Adversarial Robustness - Theory and Practice

第一章 - Introduction to adversarial robustness

我运行Adversarial Robustness-Theory and Practice.introduction代码,加载resnet50,看到在注入噪音后,pig图像被算法误认为是airliner。

第二章 - linear models

(1) 加载MINIST数据集

(2) 对数据进行常规训练,TEST_ERR错误率仅仅0.04%.

(3) 开始进行对抗攻击,随机干扰数EPSILON =0.2

(4) 实行对抗攻击,发现TEST_ERR的错误率从之前的0.04%骤升到85%左右。

(5) 然后进行鲁棒训练,最核心的是MODEL(X.VIEW(X.SHAPE[0], -1))[:,0] - EPSILON*(2*Y.FLOAT()-1)*MODEL.WEIGHT.NORM(1)

(6) 鲁棒训练完成后,任何对抗攻击不会让TEST_ERROR高于2.5%。此时非对抗攻击得到的TEST_ERROR的错误率是0.3%左右(这个结果是大于之前的0.04%的)。这是鲁棒训练20个周期的结果,我测试了下,如果加大训练周期,并不会让结果更优。

第三章 - Adversarial examples, solving the inner maximization


主要方法是FGSM和PGD。PGD是迭代更新,比FGSM的迭代次数多。但是当梯度很小的时候,传统的PGD的效果也不好,于是出现the (normalized) steepest descent method.相对于传统PGD算法,它的 = (delta + alpha*delta.grad.detach().sign()).clamp(-epsilon,epsilon)。这种改进的PGD的表现仍然受到目标内局部最优可能性的限制,虽然不可能完全避免局部最优,但可以通过随机重启来缓解这个问题。

2.针对性攻击(基于改进的PGD->the (normalized) steepest descent method)


(1)loss = (yp[:,y_targ] - yp.gather(1,y[:,None])[:,0]).sum()

缺点:仅仅让非零数字欺骗分类器。原因在于我们是the class logit for the zero minus the class logit for the true class. 但是我们实际上并不关心其他类的情况。所以我们可以修改损失函数为下面这种。

(2)loss = 2*yp[:,y_targ].sum() - yp.sum()


(3) 占个位,这个不太懂。




第四章 - Adversarial training, solving the outer minimization

1. 方案目标

The goal of the robust optimization formulation, therefore, is to ensure that the model cannot be attacked even if the adversary has full knowledge of the model.
In other words, no matter what attack an adversary uses, we want to have a model that performs well.

————

## 练习 1
请判断下列三项陈述是否与正文相符。每项回答"是"或"否",并原样引用正文中起决定作用的语句。
(a) 常规训练后,TEST_ERR 错误率只有 0.04%。
(b) 作者测试发现,加大鲁棒训练的周期能让结果更优。
(c) 随机重启可以完全避免局部最优。
## 练习 2
请把条目中从含有"7 Hotelnächte"的那一行起、一直到条目末尾的各行重新写出，将其中的"Verpflegung"替换为"Mahlzeiten"，其余内容保持不变。

## 输入数据

————

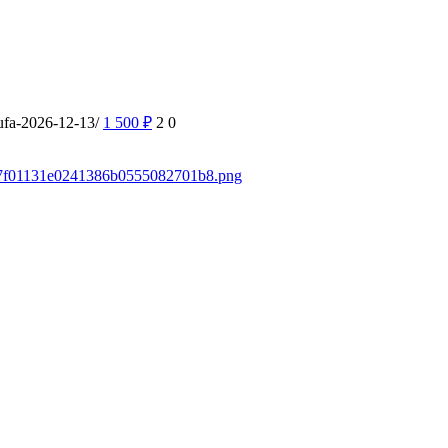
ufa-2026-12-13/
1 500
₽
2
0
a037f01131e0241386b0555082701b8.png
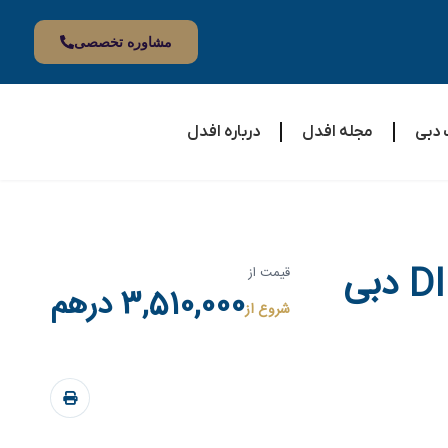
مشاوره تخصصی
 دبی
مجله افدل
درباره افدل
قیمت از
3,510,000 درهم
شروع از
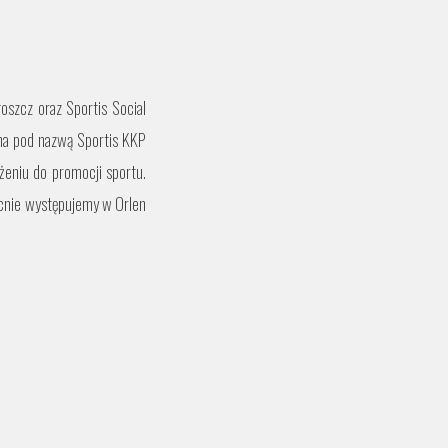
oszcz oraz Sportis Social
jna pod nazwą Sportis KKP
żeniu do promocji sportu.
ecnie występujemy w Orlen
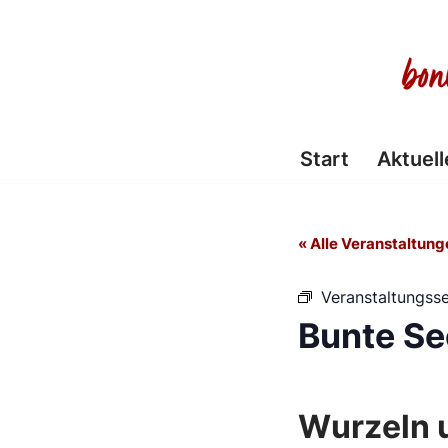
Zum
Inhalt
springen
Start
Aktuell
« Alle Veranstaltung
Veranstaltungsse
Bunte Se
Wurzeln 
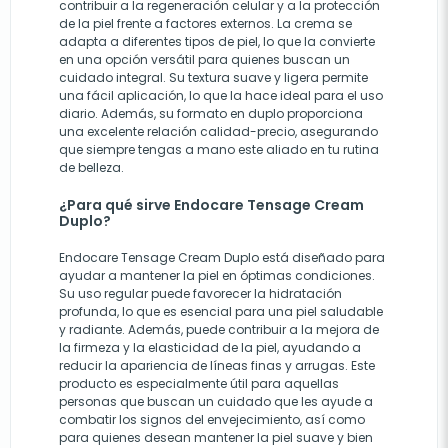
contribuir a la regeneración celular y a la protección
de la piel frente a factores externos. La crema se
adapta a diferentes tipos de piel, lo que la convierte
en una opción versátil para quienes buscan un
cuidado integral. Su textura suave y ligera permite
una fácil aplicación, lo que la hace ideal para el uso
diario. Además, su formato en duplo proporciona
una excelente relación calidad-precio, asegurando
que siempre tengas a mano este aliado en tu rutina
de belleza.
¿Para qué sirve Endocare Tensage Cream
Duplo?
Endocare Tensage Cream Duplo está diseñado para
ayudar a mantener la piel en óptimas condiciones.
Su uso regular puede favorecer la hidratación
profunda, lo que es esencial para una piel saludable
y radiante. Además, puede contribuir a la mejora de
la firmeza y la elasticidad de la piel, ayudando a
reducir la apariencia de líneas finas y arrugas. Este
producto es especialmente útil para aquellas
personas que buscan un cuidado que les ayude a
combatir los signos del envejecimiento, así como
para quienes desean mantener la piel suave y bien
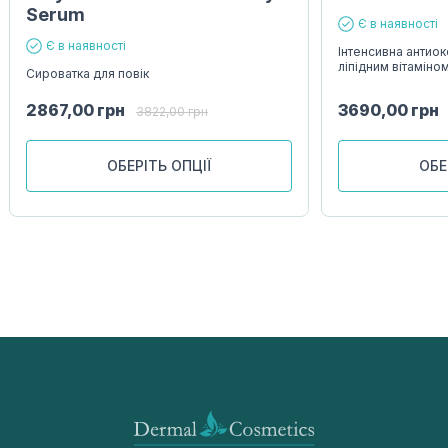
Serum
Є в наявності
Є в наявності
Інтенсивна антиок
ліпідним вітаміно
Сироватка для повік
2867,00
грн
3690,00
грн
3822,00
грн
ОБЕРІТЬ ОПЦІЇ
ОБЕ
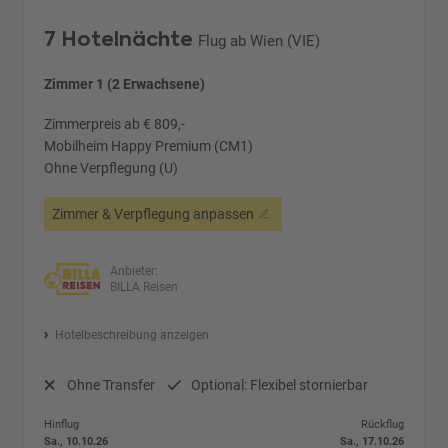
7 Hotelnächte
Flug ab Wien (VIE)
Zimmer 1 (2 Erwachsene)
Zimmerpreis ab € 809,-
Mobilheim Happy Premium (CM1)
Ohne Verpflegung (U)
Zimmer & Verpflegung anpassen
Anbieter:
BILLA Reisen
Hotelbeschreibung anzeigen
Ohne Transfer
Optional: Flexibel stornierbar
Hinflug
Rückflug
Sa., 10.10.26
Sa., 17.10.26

————

## 练习结果 1
(a) 是:"对数据进行常规训练,TEST_ERR错误率仅仅0.04%."
(b) 否:"如果加大训练周期,并不会让结果更优。"
(c) 否:"虽然不可能完全避免局部最优,但可以通过随机重启来缓解这个问题。"

## 练习结果 2
7 Hotelnächte
Flug ab Wien (VIE)
Zimmer 1 (2 Erwachsene)
Zimmerpreis ab € 809,-
Mobilheim Happy Premium (CM1)
Ohne Mahlzeiten (U)
Zimmer & Mahlzeiten anpassen
Anbieter:
BILLA Reisen
Hotelbeschreibung anzeigen
Ohne Transfer
Optional: Flexibel stornierbar
Hinflug
Rückflug
Sa., 10.10.26
Sa., 17.10.26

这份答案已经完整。